The election results transferring control of both the White House and the Senate to the Republicans were a stunning rebuke of an out-of-touch Democratic Party that had succumbed to a radical agenda. And for all the navel-gazing self-reflection supposedly taking place among liberal pundits, hubris better describes the mood among Senate Democrats. Judiciary Committee Democrats posted Tuesday that “we’re laser-focused on confirming every possible remaining nominee.”
Really? President Biden’s still-pending judicial nominees include a bunch of abysmal picks. I have written about Third Circuit nominee Adeel Mangi; Fourth Circuit nominee Ryan Park; D.C. district court nominees Sparkle Sooknanan and Amir Ali; and Oregon district court nominee Mustafa Kasubhai. With the exception of Park, who was nominated during the summer and voted out of committee at yesterday’s markup, these nominees have been lingering for eight months or more. Another recent nominee, Anthony Brindisi, a former state assemblyman and congressman selected for the Northern District of New York, appeared on the committee’s agenda for the first time yesterday and will therefore face a committee vote at the next markup. At his hearing in September, he was confronted with his past radical positions, including legislation he co-sponsored that among other things would have forced female students to share locker rooms with biological males. Embry Kidd, a magistrate judge whom Biden nominated for the Eleventh Circuit over the objections of both home state senators, is on the brink of a floor vote. He failed to meet his obligation to disclose to the Judiciary Committee two of his pretrial release decisions of child-sex offenders that were reversed by the district court. He additionally was credited for his contribution to a law review article that criticized “capital child rape laws” as “too intense, too frenzied, too emotional, and too mired in racial and class-based prejudice to avoid arbitrariness and caprice.”

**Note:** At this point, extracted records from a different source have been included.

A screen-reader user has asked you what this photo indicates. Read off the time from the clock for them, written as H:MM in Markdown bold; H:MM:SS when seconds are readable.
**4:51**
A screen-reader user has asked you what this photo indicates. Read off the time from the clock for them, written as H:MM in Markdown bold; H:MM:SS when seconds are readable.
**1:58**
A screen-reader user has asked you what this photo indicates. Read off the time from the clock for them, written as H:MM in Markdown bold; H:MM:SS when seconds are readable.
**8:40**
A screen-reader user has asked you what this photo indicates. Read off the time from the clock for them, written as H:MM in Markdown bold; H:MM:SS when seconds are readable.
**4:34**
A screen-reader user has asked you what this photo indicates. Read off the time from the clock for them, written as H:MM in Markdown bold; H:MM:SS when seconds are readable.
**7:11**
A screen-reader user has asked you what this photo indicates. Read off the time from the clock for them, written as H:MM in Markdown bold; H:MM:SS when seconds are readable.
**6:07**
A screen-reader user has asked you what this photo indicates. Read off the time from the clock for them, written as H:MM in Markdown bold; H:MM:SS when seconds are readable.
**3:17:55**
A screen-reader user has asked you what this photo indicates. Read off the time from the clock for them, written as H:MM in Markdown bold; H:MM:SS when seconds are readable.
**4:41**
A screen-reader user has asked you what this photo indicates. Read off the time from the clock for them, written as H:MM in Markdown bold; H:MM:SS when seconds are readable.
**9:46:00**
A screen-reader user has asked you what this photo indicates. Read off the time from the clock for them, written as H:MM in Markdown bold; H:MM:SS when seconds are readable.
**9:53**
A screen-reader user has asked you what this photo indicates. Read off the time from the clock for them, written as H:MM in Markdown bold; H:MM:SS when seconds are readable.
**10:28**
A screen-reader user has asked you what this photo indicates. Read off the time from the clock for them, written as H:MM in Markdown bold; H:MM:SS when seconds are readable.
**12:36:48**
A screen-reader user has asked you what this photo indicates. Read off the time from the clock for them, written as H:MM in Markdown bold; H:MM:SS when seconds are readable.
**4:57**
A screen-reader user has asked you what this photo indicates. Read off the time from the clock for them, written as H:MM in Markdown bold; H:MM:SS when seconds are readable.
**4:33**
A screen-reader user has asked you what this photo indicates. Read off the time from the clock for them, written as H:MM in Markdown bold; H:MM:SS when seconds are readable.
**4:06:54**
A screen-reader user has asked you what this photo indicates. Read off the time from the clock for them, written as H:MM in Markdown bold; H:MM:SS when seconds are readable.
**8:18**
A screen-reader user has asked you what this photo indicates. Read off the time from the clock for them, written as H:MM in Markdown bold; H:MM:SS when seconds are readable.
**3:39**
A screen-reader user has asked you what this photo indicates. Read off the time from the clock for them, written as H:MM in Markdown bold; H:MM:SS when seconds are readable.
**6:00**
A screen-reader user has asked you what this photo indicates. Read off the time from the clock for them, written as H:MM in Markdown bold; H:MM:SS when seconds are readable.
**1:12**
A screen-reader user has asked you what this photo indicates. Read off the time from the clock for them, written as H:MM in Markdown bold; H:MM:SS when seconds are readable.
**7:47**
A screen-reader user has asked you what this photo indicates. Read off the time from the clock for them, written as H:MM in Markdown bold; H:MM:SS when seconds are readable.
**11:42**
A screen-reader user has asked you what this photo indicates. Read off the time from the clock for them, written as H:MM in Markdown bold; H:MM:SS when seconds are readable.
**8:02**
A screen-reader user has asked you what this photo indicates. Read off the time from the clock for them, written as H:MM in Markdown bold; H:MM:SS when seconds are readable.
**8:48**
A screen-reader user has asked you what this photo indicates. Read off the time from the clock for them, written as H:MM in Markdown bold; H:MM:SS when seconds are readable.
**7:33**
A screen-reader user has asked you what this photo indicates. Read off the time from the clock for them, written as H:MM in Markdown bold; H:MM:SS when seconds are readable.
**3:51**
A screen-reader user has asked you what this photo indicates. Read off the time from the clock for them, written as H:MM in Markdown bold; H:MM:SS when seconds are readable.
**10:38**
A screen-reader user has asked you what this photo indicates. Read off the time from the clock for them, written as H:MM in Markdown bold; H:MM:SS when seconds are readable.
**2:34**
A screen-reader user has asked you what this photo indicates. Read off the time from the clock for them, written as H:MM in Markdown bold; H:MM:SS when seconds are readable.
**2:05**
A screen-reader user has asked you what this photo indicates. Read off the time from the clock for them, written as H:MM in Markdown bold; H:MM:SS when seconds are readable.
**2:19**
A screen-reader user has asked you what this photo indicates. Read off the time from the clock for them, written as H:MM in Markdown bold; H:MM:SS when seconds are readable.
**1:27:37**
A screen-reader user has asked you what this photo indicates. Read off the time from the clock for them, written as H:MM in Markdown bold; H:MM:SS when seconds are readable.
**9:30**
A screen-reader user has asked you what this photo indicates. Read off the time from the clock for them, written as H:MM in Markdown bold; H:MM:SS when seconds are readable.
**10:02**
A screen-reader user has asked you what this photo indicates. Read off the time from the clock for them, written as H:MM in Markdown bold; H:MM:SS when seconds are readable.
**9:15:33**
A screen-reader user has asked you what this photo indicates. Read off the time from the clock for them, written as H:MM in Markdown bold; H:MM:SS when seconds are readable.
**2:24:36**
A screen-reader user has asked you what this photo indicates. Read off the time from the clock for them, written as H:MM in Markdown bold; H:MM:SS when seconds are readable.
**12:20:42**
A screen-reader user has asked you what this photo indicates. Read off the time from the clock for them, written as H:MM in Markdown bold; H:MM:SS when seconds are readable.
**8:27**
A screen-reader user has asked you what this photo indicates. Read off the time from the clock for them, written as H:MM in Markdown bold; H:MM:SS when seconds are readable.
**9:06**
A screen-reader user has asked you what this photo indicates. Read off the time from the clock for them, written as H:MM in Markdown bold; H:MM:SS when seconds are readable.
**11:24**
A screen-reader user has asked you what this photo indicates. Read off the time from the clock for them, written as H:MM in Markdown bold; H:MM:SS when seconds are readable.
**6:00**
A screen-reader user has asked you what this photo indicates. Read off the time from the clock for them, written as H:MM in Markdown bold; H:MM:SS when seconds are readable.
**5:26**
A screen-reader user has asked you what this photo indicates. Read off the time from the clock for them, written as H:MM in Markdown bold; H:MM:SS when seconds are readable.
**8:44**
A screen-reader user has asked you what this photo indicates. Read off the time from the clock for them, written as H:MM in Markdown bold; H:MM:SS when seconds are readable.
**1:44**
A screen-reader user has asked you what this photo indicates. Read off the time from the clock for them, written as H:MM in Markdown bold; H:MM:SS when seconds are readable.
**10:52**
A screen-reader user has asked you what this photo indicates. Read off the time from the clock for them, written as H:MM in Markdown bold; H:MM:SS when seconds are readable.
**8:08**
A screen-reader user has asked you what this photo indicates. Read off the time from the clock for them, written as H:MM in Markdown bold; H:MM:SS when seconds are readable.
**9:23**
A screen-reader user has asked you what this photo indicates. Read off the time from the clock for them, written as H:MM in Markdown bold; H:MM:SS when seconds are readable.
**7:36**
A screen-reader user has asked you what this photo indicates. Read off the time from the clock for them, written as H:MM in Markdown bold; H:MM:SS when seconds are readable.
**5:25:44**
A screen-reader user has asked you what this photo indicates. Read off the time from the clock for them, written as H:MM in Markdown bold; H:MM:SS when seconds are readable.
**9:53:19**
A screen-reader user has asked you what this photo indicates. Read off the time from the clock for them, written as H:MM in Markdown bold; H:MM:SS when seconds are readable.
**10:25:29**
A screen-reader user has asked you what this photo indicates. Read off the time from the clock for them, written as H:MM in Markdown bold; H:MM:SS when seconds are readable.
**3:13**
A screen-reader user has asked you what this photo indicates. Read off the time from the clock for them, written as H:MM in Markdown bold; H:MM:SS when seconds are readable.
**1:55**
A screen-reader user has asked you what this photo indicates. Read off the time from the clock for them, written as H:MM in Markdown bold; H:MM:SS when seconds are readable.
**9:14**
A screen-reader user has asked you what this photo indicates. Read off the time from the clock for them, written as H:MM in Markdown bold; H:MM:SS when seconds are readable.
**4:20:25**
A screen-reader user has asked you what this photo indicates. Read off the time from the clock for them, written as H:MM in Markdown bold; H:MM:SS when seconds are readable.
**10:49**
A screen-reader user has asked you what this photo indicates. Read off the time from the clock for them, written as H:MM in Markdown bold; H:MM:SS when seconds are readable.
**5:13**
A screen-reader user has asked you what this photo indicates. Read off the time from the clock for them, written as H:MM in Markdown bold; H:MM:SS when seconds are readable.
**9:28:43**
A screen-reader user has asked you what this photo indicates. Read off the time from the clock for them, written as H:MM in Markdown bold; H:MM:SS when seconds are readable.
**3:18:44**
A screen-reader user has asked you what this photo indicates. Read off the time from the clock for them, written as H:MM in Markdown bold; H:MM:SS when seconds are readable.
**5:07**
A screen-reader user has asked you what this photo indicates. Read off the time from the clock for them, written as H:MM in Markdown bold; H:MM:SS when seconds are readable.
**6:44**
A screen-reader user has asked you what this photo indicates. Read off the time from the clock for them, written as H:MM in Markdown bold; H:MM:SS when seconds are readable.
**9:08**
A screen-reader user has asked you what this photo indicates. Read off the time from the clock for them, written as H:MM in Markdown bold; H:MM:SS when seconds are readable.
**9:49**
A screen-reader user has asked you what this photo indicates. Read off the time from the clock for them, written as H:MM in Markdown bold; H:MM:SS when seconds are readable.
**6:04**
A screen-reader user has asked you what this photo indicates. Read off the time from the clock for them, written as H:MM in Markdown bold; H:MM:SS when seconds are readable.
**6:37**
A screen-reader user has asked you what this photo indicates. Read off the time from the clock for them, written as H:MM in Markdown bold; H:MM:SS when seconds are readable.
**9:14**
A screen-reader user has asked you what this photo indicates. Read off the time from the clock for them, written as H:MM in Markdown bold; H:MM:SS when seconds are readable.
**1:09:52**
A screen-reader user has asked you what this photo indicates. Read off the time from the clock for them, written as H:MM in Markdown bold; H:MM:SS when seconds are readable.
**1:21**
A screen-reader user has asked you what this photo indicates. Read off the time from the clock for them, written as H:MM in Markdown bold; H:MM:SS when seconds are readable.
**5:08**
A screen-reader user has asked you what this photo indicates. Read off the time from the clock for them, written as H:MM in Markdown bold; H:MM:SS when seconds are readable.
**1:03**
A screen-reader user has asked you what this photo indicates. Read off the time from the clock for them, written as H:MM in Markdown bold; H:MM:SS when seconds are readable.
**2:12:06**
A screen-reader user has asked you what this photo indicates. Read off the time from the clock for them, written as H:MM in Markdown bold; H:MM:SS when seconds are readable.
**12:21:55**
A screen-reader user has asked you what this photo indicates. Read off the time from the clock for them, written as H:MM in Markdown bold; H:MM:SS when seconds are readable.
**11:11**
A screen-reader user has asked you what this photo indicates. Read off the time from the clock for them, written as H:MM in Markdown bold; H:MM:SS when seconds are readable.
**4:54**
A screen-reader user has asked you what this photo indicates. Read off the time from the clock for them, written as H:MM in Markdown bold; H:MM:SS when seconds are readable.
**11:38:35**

Of course, the dark-money groups on the Left that have been calling the shots all along—such as the Leadership Conference on Civil and Human Rights, People for the American Way, the Alliance for Justice, and Demand Justice—want every nominee confirmed. These demands are being made as Senate Majority Leader (for a short while longer) Chuck Schumer calls on Republicans to be bipartisan. That merits a laugh. When I hear the name Chuck Schumer—the man who famously howled in front in front of the Supreme Court that Justices Neil Gorsuch and Brett Kavanaugh “released the whirlwind” and “will pay the price”—“bipartisanship” does not come to mind.
At yesterday morning’s markup, Senator Thom Tillis asserted that Ryan Park lacks the votes for confirmation, though the committee reported him out on a party-line vote. In the afternoon, cloture was invoked on Embry Kidd’s nomination by a vote of 49–44, with six Republicans and one Democrat not voting. For them and for other unworthy nominees, keep in mind the dynamics in this still closely divided Senate. There are conflicting reports as to whether Senator Joe Manchin will adhere to his pledge not to vote for any judicial nominees who lack any GOP support. The report suggesting he would break his word quoted him as saying “We’re in different times right now.” It is critical that Republican senators unite in opposition and show up during the lame duck session to try and block any more radical and unfit Biden judicial nominees from being confirmed to lifetime positions on the federal bench.